= YOUR OBJECTIVE =
Gather each line of the records below that contains the string "pull".

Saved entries
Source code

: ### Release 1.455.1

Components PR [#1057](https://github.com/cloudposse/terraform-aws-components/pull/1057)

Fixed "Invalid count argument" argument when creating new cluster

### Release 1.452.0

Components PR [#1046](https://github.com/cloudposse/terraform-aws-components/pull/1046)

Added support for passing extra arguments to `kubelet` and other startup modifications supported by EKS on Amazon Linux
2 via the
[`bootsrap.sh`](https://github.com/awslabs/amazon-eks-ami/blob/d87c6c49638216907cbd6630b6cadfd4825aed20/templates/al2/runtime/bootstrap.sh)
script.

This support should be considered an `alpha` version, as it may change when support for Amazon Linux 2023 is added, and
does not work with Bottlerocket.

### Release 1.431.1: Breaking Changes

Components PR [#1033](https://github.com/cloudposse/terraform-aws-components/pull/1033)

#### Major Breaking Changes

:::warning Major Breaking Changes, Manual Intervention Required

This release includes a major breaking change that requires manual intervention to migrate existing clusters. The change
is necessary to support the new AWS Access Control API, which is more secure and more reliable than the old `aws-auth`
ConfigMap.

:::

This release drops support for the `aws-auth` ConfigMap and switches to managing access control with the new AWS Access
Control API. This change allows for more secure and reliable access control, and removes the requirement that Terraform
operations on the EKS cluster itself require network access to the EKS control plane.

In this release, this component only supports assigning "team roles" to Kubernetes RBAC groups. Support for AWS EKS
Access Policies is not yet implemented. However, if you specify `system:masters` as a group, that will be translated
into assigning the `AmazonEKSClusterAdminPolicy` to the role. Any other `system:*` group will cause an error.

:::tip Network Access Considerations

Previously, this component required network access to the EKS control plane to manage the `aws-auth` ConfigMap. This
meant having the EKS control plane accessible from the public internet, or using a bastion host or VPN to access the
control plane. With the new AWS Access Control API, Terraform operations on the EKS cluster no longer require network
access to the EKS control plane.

= ANSWER FOR THIS EXERCISE =
Components PR [#1057](https://github.com/cloudposse/terraform-aws-components/pull/1057)
Components PR [#1046](https://github.com/cloudposse/terraform-aws-components/pull/1046)
Components PR [#1033](https://github.com/cloudposse/terraform-aws-components/pull/1033)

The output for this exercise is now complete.